The material below contains a line with "left eye: (813, 222)" and a line with "root of tail: (994, 598)". Copy exactly those two lines and all lines between them.

┄┄┄┄┄┄

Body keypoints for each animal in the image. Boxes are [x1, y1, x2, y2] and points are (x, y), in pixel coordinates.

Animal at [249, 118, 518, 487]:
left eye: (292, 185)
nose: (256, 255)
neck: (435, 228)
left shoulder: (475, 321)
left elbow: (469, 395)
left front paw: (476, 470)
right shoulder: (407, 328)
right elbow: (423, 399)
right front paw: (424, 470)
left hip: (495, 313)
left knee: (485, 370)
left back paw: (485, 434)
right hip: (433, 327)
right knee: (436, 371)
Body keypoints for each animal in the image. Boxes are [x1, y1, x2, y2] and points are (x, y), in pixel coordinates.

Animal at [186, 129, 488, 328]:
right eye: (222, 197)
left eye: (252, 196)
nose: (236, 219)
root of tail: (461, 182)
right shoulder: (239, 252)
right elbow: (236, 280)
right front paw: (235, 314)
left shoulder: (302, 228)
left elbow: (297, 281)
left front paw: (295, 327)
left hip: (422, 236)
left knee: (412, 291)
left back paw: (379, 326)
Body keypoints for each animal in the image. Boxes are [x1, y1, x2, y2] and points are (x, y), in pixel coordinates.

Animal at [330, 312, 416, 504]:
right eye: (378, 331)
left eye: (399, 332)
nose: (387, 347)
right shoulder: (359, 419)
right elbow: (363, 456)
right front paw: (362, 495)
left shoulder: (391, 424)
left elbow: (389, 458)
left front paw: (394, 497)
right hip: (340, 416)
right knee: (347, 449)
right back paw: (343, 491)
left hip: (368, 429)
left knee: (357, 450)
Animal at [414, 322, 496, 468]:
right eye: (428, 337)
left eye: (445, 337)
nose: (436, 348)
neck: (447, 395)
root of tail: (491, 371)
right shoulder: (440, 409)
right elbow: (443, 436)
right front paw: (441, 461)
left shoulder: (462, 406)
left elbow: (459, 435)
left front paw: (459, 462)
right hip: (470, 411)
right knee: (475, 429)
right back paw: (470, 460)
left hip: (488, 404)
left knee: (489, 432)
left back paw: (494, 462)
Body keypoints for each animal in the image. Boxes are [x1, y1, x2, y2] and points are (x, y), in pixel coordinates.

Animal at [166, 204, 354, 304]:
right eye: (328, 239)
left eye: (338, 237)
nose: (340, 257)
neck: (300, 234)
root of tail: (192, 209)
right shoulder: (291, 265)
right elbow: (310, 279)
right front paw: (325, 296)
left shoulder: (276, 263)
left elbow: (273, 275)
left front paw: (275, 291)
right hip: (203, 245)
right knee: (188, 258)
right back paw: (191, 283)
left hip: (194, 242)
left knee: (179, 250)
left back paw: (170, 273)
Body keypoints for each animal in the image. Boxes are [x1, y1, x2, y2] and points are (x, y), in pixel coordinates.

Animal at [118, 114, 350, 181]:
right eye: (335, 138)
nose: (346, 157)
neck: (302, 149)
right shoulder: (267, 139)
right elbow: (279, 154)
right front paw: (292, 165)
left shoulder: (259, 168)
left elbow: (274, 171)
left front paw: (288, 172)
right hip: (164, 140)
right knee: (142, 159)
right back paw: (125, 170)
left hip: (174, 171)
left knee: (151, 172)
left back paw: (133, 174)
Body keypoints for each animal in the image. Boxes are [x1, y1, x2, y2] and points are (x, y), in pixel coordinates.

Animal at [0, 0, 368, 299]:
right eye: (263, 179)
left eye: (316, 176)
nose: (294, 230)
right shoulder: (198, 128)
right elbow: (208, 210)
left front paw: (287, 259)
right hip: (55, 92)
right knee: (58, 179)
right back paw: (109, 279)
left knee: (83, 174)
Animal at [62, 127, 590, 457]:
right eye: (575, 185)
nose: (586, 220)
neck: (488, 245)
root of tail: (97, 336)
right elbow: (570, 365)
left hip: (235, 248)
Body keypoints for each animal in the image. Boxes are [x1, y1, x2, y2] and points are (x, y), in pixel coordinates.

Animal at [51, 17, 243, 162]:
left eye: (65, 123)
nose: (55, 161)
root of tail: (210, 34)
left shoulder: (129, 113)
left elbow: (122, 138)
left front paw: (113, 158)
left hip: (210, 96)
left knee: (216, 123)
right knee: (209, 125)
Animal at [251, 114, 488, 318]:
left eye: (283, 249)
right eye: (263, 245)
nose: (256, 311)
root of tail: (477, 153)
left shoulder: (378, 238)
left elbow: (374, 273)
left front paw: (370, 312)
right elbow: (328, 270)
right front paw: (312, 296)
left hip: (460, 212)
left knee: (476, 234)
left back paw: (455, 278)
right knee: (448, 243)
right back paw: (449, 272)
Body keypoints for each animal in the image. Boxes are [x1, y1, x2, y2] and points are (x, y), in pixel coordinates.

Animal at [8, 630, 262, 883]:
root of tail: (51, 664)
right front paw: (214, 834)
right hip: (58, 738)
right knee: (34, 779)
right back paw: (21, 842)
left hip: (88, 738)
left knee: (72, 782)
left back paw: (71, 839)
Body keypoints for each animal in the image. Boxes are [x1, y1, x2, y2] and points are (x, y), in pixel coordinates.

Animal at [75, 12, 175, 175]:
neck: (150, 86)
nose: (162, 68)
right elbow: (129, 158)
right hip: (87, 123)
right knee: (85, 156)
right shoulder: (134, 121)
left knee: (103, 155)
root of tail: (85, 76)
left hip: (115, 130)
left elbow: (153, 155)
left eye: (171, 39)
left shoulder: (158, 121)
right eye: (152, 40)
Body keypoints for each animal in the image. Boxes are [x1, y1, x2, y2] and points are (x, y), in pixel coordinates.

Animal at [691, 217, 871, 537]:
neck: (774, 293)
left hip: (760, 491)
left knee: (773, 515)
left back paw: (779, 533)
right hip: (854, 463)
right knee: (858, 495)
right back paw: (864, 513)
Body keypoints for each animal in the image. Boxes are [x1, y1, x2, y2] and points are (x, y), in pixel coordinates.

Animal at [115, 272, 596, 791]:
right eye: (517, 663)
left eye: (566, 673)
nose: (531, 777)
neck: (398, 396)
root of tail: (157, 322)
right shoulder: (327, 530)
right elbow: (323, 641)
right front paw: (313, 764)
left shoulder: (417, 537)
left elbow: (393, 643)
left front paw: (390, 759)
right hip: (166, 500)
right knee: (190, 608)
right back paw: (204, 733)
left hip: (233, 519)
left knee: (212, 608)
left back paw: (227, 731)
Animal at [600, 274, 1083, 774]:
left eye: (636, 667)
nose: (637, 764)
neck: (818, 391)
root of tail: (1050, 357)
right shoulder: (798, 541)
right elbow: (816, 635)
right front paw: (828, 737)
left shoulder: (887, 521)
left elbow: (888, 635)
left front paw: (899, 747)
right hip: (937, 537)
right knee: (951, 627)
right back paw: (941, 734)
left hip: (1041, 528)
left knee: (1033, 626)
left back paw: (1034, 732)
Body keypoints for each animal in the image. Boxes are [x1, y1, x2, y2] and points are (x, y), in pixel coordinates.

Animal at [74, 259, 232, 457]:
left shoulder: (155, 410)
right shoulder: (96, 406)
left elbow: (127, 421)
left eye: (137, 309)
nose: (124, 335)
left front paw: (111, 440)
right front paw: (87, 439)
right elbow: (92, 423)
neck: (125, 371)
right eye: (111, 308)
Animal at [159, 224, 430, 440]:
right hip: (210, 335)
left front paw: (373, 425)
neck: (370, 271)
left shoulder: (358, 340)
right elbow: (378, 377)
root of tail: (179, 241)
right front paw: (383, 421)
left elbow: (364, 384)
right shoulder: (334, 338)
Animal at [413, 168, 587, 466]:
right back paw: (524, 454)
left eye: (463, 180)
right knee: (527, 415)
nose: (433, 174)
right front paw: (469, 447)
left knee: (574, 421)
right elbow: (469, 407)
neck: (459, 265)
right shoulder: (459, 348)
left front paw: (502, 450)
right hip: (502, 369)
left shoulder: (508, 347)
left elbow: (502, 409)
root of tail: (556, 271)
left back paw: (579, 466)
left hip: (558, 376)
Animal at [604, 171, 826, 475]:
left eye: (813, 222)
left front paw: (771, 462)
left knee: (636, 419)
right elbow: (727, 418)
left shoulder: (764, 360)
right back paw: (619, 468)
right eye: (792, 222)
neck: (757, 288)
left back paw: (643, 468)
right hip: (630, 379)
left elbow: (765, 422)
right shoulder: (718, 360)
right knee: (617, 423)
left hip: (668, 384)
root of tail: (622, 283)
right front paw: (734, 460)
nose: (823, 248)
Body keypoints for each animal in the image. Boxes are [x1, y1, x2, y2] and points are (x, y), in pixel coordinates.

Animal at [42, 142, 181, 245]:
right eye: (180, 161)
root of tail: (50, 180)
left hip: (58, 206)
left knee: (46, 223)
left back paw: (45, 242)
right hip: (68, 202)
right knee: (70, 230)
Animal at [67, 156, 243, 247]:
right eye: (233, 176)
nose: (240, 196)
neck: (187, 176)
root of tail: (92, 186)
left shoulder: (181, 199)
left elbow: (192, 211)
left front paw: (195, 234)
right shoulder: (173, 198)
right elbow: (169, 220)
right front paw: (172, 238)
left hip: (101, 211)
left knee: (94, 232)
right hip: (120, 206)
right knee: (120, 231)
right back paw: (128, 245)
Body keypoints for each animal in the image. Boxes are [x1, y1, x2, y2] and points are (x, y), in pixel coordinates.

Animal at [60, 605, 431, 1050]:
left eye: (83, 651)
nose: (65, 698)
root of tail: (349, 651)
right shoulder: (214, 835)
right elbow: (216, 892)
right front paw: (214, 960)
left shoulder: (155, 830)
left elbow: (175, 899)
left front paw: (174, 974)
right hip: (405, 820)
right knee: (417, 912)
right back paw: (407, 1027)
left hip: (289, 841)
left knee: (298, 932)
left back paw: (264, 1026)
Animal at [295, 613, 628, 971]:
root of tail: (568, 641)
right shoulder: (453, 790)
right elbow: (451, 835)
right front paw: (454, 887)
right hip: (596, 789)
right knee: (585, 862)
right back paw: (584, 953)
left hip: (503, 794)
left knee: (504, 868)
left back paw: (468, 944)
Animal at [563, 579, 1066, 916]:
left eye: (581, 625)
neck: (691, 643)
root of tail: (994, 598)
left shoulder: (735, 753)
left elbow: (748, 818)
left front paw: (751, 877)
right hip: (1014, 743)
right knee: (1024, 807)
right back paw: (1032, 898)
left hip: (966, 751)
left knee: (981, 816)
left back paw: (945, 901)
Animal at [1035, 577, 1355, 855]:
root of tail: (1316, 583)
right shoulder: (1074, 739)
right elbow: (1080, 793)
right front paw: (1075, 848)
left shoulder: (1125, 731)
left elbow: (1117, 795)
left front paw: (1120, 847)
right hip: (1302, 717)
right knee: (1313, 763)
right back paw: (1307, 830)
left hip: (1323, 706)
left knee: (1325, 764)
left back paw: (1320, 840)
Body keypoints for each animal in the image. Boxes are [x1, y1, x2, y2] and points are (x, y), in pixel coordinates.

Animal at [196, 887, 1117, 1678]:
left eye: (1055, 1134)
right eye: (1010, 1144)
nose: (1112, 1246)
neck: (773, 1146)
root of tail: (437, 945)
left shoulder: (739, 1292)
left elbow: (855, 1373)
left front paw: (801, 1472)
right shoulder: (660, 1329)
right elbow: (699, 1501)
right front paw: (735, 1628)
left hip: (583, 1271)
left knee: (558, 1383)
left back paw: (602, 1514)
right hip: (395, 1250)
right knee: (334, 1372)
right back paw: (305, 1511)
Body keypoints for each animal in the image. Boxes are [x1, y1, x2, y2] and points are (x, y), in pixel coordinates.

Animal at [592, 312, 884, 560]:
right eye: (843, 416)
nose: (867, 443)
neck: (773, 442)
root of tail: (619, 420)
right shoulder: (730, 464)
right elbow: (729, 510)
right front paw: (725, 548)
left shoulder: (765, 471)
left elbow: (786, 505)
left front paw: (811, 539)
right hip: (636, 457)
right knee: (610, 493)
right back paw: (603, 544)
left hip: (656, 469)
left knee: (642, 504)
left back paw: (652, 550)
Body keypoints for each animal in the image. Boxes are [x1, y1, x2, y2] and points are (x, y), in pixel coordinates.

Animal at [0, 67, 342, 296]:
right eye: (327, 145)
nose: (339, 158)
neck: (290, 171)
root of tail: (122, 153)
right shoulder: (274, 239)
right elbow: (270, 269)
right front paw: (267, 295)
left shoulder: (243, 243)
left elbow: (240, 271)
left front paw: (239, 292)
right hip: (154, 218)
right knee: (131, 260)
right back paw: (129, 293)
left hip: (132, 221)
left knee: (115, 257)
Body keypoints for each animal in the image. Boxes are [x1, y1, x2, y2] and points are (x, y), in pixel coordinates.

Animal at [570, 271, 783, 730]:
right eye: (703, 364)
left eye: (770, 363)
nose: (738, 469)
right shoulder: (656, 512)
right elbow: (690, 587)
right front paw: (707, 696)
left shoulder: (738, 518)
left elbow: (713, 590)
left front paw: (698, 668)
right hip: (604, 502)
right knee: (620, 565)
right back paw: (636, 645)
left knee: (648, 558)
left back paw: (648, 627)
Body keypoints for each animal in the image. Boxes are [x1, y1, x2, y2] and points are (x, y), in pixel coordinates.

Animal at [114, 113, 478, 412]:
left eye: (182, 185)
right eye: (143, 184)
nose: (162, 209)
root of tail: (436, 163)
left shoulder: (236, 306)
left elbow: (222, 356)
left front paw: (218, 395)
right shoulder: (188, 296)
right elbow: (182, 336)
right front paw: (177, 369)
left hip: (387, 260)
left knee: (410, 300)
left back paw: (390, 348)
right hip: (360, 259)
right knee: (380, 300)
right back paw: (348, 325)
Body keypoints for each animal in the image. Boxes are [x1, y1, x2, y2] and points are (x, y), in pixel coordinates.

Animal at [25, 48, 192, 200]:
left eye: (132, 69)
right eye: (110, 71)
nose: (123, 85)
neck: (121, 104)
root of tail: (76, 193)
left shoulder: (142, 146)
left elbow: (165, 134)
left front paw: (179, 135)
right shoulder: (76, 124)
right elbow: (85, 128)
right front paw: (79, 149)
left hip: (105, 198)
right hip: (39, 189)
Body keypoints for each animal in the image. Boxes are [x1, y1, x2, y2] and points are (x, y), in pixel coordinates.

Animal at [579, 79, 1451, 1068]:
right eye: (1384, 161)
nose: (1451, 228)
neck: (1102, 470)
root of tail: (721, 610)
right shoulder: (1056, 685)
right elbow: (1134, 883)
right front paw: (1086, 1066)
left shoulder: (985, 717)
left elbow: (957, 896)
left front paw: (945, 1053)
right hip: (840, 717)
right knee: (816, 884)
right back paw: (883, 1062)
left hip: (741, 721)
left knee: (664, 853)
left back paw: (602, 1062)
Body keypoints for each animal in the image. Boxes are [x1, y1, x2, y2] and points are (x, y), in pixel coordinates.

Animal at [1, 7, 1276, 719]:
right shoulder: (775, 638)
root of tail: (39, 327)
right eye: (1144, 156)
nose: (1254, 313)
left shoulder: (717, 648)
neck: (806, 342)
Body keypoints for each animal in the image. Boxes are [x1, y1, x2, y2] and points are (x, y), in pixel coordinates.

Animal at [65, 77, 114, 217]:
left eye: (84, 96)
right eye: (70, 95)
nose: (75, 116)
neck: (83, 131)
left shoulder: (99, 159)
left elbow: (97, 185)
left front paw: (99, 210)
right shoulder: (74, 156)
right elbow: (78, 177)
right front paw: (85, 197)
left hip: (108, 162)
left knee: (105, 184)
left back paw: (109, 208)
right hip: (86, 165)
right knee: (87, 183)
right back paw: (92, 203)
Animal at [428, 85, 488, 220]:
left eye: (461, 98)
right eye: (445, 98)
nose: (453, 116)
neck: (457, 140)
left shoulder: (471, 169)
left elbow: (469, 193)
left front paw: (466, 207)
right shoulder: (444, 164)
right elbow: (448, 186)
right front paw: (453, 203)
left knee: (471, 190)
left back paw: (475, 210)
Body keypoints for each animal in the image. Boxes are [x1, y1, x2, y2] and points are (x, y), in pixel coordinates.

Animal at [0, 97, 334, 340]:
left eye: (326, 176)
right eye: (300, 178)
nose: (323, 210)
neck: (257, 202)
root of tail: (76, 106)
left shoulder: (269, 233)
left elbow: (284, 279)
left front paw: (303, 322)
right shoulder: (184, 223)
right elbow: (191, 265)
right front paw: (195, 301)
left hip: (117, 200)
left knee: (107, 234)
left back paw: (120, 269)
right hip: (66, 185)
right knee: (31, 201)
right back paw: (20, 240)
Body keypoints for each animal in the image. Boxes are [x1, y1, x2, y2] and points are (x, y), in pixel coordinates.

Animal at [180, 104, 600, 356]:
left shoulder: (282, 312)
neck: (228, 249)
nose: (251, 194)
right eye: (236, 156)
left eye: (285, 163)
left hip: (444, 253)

┄┄┄┄┄┄

_Reply to the exercise_
left eye: (813, 222)
left front paw: (771, 462)
left knee: (636, 419)
right elbow: (727, 418)
left shoulder: (764, 360)
right back paw: (619, 468)
right eye: (792, 222)
neck: (757, 288)
left back paw: (643, 468)
right hip: (630, 379)
left elbow: (765, 422)
right shoulder: (718, 360)
right knee: (617, 423)
left hip: (668, 384)
root of tail: (622, 283)
right front paw: (734, 460)
nose: (823, 248)
Body keypoints for each animal in the image. Boxes are [x1, y1, x2, y2] and points are (x, y), in pixel coordinates.

Animal at [42, 142, 181, 245]:
right eye: (180, 161)
root of tail: (50, 180)
left hip: (58, 206)
left knee: (46, 223)
left back paw: (45, 242)
right hip: (68, 202)
right knee: (70, 230)
Animal at [67, 156, 243, 247]:
right eye: (233, 176)
nose: (240, 196)
neck: (187, 176)
root of tail: (92, 186)
left shoulder: (181, 199)
left elbow: (192, 211)
left front paw: (195, 234)
right shoulder: (173, 198)
right elbow: (169, 220)
right front paw: (172, 238)
left hip: (101, 211)
left knee: (94, 232)
right hip: (120, 206)
right knee: (120, 231)
right back paw: (128, 245)
Body keypoints for each animal in the image. Boxes are [x1, y1, x2, y2] and points are (x, y), in pixel coordinates.

Animal at [60, 605, 431, 1050]:
left eye: (83, 651)
nose: (65, 698)
root of tail: (349, 651)
right shoulder: (214, 835)
right elbow: (216, 892)
right front paw: (214, 960)
left shoulder: (155, 830)
left elbow: (175, 899)
left front paw: (174, 974)
right hip: (405, 820)
right knee: (417, 912)
right back paw: (407, 1027)
left hip: (289, 841)
left knee: (298, 932)
left back paw: (264, 1026)
Animal at [295, 613, 628, 971]:
root of tail: (568, 641)
right shoulder: (453, 790)
right elbow: (451, 835)
right front paw: (454, 887)
right hip: (596, 789)
right knee: (585, 862)
right back paw: (584, 953)
left hip: (503, 794)
left knee: (504, 868)
left back paw: (468, 944)
Animal at [563, 579, 1066, 916]:
left eye: (581, 625)
neck: (691, 643)
root of tail: (994, 598)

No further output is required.